*What is expected*: With the pictures removed, the data below must be transcribed in full and exactly.

*Dataset records*:
++++
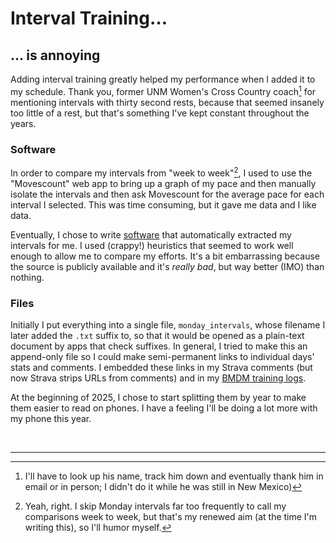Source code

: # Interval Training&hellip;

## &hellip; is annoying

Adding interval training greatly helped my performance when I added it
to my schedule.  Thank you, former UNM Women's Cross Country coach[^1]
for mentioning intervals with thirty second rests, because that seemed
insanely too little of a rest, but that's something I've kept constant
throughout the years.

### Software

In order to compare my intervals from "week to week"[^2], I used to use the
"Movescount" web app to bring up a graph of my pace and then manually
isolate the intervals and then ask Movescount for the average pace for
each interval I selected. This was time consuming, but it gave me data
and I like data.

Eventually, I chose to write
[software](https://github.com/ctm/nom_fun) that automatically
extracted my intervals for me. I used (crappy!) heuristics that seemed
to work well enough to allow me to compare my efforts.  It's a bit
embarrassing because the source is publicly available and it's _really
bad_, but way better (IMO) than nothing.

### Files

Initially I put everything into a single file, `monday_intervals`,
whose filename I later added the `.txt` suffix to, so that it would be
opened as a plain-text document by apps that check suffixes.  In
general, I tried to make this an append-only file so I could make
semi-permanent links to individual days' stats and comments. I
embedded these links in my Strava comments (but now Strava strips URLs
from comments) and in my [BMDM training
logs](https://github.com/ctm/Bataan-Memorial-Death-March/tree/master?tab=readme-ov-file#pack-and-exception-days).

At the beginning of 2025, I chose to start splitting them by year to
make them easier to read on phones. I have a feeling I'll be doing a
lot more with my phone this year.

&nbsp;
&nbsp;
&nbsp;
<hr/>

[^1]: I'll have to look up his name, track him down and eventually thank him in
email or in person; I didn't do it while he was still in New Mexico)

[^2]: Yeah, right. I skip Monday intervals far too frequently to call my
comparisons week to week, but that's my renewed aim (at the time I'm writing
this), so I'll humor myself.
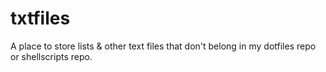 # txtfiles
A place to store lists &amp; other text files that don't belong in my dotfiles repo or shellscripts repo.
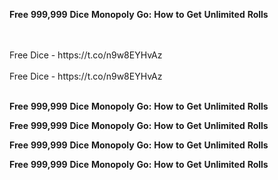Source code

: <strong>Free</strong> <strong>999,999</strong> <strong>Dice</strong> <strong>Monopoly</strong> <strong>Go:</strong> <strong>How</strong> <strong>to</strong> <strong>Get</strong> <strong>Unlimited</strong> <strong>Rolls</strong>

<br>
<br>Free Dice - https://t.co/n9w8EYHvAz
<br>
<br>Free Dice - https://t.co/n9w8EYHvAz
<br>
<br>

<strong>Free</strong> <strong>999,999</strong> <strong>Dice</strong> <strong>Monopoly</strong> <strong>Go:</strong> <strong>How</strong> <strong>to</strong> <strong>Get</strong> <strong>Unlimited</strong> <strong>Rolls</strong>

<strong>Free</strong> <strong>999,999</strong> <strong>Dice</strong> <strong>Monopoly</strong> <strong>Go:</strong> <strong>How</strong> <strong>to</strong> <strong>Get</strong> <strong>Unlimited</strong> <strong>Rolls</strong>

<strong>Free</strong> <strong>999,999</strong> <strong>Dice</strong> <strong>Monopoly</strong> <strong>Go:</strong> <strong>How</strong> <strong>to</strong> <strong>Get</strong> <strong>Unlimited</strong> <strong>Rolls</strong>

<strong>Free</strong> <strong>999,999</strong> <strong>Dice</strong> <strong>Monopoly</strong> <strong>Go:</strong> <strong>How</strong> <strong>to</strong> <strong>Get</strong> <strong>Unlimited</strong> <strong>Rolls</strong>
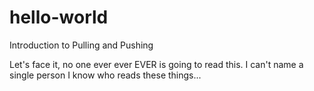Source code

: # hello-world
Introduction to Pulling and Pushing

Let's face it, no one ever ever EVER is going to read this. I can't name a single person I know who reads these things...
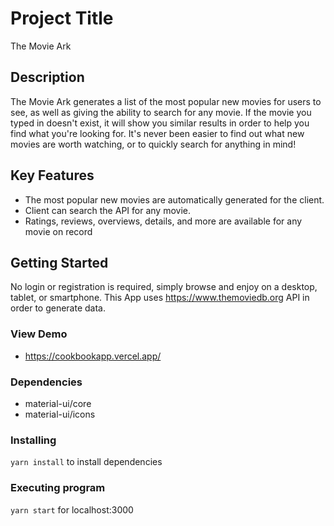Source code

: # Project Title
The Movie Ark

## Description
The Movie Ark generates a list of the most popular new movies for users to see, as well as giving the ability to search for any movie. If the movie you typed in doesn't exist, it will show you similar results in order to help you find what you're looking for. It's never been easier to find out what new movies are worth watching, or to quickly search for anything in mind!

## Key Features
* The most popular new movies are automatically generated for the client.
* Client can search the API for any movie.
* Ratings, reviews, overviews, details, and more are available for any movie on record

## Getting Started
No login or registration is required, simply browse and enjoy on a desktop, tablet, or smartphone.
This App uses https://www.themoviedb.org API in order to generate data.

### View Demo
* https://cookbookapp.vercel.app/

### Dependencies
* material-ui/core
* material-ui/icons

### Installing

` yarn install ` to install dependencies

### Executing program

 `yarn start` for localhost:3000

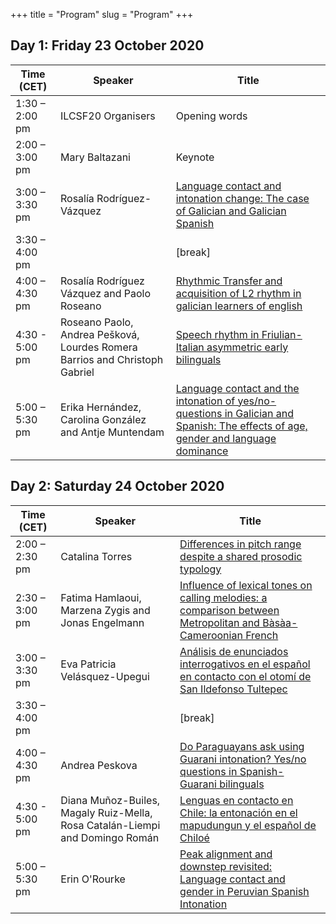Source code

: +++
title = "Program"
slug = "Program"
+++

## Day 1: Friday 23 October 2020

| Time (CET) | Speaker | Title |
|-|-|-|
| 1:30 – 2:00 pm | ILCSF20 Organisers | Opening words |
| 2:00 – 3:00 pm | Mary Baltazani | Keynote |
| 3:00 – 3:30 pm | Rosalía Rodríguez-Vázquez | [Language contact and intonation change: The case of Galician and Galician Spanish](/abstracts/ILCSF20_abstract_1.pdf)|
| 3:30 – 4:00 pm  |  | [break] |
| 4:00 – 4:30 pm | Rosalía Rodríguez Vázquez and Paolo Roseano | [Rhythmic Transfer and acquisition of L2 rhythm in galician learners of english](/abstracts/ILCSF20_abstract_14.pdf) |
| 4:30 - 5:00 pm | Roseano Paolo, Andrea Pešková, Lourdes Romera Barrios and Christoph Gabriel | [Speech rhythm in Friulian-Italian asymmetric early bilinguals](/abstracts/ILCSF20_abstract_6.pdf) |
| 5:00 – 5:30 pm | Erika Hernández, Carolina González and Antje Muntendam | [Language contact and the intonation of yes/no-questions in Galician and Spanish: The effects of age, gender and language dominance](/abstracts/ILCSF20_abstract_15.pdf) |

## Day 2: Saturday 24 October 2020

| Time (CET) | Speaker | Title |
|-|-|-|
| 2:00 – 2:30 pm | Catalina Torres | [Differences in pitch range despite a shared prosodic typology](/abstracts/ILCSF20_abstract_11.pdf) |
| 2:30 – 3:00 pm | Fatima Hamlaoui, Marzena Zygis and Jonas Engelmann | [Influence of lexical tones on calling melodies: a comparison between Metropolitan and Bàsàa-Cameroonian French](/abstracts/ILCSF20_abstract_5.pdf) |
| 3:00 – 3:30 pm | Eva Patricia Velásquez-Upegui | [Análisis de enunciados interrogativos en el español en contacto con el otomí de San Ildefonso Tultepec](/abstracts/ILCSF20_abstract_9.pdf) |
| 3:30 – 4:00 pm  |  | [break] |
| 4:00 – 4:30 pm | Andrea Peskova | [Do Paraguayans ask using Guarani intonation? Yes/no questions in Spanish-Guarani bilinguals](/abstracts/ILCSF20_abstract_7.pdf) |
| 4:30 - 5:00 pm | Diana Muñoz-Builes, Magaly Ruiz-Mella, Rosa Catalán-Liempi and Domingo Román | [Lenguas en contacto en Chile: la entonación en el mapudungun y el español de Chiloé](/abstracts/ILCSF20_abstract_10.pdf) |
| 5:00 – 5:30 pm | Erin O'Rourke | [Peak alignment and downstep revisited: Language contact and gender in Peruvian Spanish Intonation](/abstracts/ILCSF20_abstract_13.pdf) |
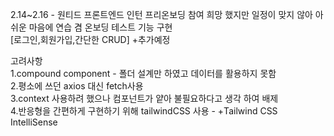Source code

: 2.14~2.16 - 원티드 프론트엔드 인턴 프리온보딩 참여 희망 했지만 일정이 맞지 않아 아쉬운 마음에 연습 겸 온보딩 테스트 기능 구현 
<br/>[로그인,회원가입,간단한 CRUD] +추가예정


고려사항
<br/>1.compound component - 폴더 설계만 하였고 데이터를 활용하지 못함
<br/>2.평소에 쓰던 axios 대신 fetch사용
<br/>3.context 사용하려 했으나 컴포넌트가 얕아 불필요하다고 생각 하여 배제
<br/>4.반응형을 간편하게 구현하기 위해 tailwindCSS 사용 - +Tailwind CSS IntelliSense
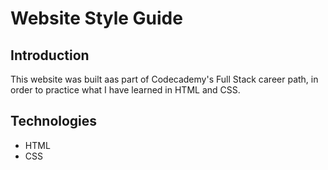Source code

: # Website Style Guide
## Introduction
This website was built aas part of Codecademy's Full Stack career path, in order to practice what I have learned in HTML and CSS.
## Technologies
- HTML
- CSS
++++
*The answer*:
Source code

: # Interval Training&hellip;

## &hellip; is annoying

Adding interval training greatly helped my performance when I added it
to my schedule.  Thank you, former UNM Women's Cross Country coach[^1]
for mentioning intervals with thirty second rests, because that seemed
insanely too little of a rest, but that's something I've kept constant
throughout the years.

### Software

In order to compare my intervals from "week to week"[^2], I used to use the
"Movescount" web app to bring up a graph of my pace and then manually
isolate the intervals and then ask Movescount for the average pace for
each interval I selected. This was time consuming, but it gave me data
and I like data.

Eventually, I chose to write
[software](https://github.com/ctm/nom_fun) that automatically
extracted my intervals for me. I used (crappy!) heuristics that seemed
to work well enough to allow me to compare my efforts.  It's a bit
embarrassing because the source is publicly available and it's _really
bad_, but way better (IMO) than nothing.

### Files

Initially I put everything into a single file, `monday_intervals`,
whose filename I later added the `.txt` suffix to, so that it would be
opened as a plain-text document by apps that check suffixes.  In
general, I tried to make this an append-only file so I could make
semi-permanent links to individual days' stats and comments. I
embedded these links in my Strava comments (but now Strava strips URLs
from comments) and in my [BMDM training
logs](https://github.com/ctm/Bataan-Memorial-Death-March/tree/master?tab=readme-ov-file#pack-and-exception-days).

At the beginning of 2025, I chose to start splitting them by year to
make them easier to read on phones. I have a feeling I'll be doing a
lot more with my phone this year.

&nbsp;
&nbsp;
&nbsp;
<hr/>

[^1]: I'll have to look up his name, track him down and eventually thank him in
email or in person; I didn't do it while he was still in New Mexico)

[^2]: Yeah, right. I skip Monday intervals far too frequently to call my
comparisons week to week, but that's my renewed aim (at the time I'm writing
this), so I'll humor myself.
 # txtfiles
A place to store lists &amp; other text files that don't belong in my dotfiles repo or shellscripts repo.
Source code

: <strong>Free</strong> <strong>999,999</strong> <strong>Dice</strong> <strong>Monopoly</strong> <strong>Go:</strong> <strong>How</strong> <strong>to</strong> <strong>Get</strong> <strong>Unlimited</strong> <strong>Rolls</strong>

<br>
<br>Free Dice - https://t.co/n9w8EYHvAz
<br>
<br>Free Dice - https://t.co/n9w8EYHvAz
<br>
<br>

<strong>Free</strong> <strong>999,999</strong> <strong>Dice</strong> <strong>Monopoly</strong> <strong>Go:</strong> <strong>How</strong> <strong>to</strong> <strong>Get</strong> <strong>Unlimited</strong> <strong>Rolls</strong>

<strong>Free</strong> <strong>999,999</strong> <strong>Dice</strong> <strong>Monopoly</strong> <strong>Go:</strong> <strong>How</strong> <strong>to</strong> <strong>Get</strong> <strong>Unlimited</strong> <strong>Rolls</strong>

<strong>Free</strong> <strong>999,999</strong> <strong>Dice</strong> <strong>Monopoly</strong> <strong>Go:</strong> <strong>How</strong> <strong>to</strong> <strong>Get</strong> <strong>Unlimited</strong> <strong>Rolls</strong>

<strong>Free</strong> <strong>999,999</strong> <strong>Dice</strong> <strong>Monopoly</strong> <strong>Go:</strong> <strong>How</strong> <strong>to</strong> <strong>Get</strong> <strong>Unlimited</strong> <strong>Rolls</strong>
Source code

: # hello-world
Introduction to Pulling and Pushing

Let's face it, no one ever ever EVER is going to read this. I can't name a single person I know who reads these things...
Source code

: # Project Title
The Movie Ark

## Description
The Movie Ark generates a list of the most popular new movies for users to see, as well as giving the ability to search for any movie. If the movie you typed in doesn't exist, it will show you similar results in order to help you find what you're looking for. It's never been easier to find out what new movies are worth watching, or to quickly search for anything in mind!

## Key Features
* The most popular new movies are automatically generated for the client.
* Client can search the API for any movie.
* Ratings, reviews, overviews, details, and more are available for any movie on record

## Getting Started
No login or registration is required, simply browse and enjoy on a desktop, tablet, or smartphone.
This App uses https://www.themoviedb.org API in order to generate data.

### View Demo
* https://cookbookapp.vercel.app/

### Dependencies
* material-ui/core
* material-ui/icons

### Installing

` yarn install ` to install dependencies

### Executing program

 `yarn start` for localhost:3000

Source code

: +++
title = "Program"
slug = "Program"
+++

## Day 1: Friday 23 October 2020

| Time (CET) | Speaker | Title |
|-|-|-|
| 1:30 – 2:00 pm | ILCSF20 Organisers | Opening words |
| 2:00 – 3:00 pm | Mary Baltazani | Keynote |
| 3:00 – 3:30 pm | Rosalía Rodríguez-Vázquez | [Language contact and intonation change: The case of Galician and Galician Spanish](/abstracts/ILCSF20_abstract_1.pdf)|
| 3:30 – 4:00 pm  |  | [break] |
| 4:00 – 4:30 pm | Rosalía Rodríguez Vázquez and Paolo Roseano | [Rhythmic Transfer and acquisition of L2 rhythm in galician learners of english](/abstracts/ILCSF20_abstract_14.pdf) |
| 4:30 - 5:00 pm | Roseano Paolo, Andrea Pešková, Lourdes Romera Barrios and Christoph Gabriel | [Speech rhythm in Friulian-Italian asymmetric early bilinguals](/abstracts/ILCSF20_abstract_6.pdf) |
| 5:00 – 5:30 pm | Erika Hernández, Carolina González and Antje Muntendam | [Language contact and the intonation of yes/no-questions in Galician and Spanish: The effects of age, gender and language dominance](/abstracts/ILCSF20_abstract_15.pdf) |

## Day 2: Saturday 24 October 2020

| Time (CET) | Speaker | Title |
|-|-|-|
| 2:00 – 2:30 pm | Catalina Torres | [Differences in pitch range despite a shared prosodic typology](/abstracts/ILCSF20_abstract_11.pdf) |
| 2:30 – 3:00 pm | Fatima Hamlaoui, Marzena Zygis and Jonas Engelmann | [Influence of lexical tones on calling melodies: a comparison between Metropolitan and Bàsàa-Cameroonian French](/abstracts/ILCSF20_abstract_5.pdf) |
| 3:00 – 3:30 pm | Eva Patricia Velásquez-Upegui | [Análisis de enunciados interrogativos en el español en contacto con el otomí de San Ildefonso Tultepec](/abstracts/ILCSF20_abstract_9.pdf) |
| 3:30 – 4:00 pm  |  | [break] |
| 4:00 – 4:30 pm | Andrea Peskova | [Do Paraguayans ask using Guarani intonation? Yes/no questions in Spanish-Guarani bilinguals](/abstracts/ILCSF20_abstract_7.pdf) |
| 4:30 - 5:00 pm | Diana Muñoz-Builes, Magaly Ruiz-Mella, Rosa Catalán-Liempi and Domingo Román | [Lenguas en contacto en Chile: la entonación en el mapudungun y el español de Chiloé](/abstracts/ILCSF20_abstract_10.pdf) |
| 5:00 – 5:30 pm | Erin O'Rourke | [Peak alignment and downstep revisited: Language contact and gender in Peruvian Spanish Intonation](/abstracts/ILCSF20_abstract_13.pdf) |
Source code

: 2.14~2.16 - 원티드 프론트엔드 인턴 프리온보딩 참여 희망 했지만 일정이 맞지 않아 아쉬운 마음에 연습 겸 온보딩 테스트 기능 구현 
<br/>[로그인,회원가입,간단한 CRUD] +추가예정


고려사항
<br/>1.compound component - 폴더 설계만 하였고 데이터를 활용하지 못함
<br/>2.평소에 쓰던 axios 대신 fetch사용
<br/>3.context 사용하려 했으나 컴포넌트가 얕아 불필요하다고 생각 하여 배제
<br/>4.반응형을 간편하게 구현하기 위해 tailwindCSS 사용 - +Tailwind CSS IntelliSense
Source code

: # Website Style Guide
## Introduction
This website was built aas part of Codecademy's Full Stack career path, in order to practice what I have learned in HTML and CSS.
## Technologies
- HTML
- CSS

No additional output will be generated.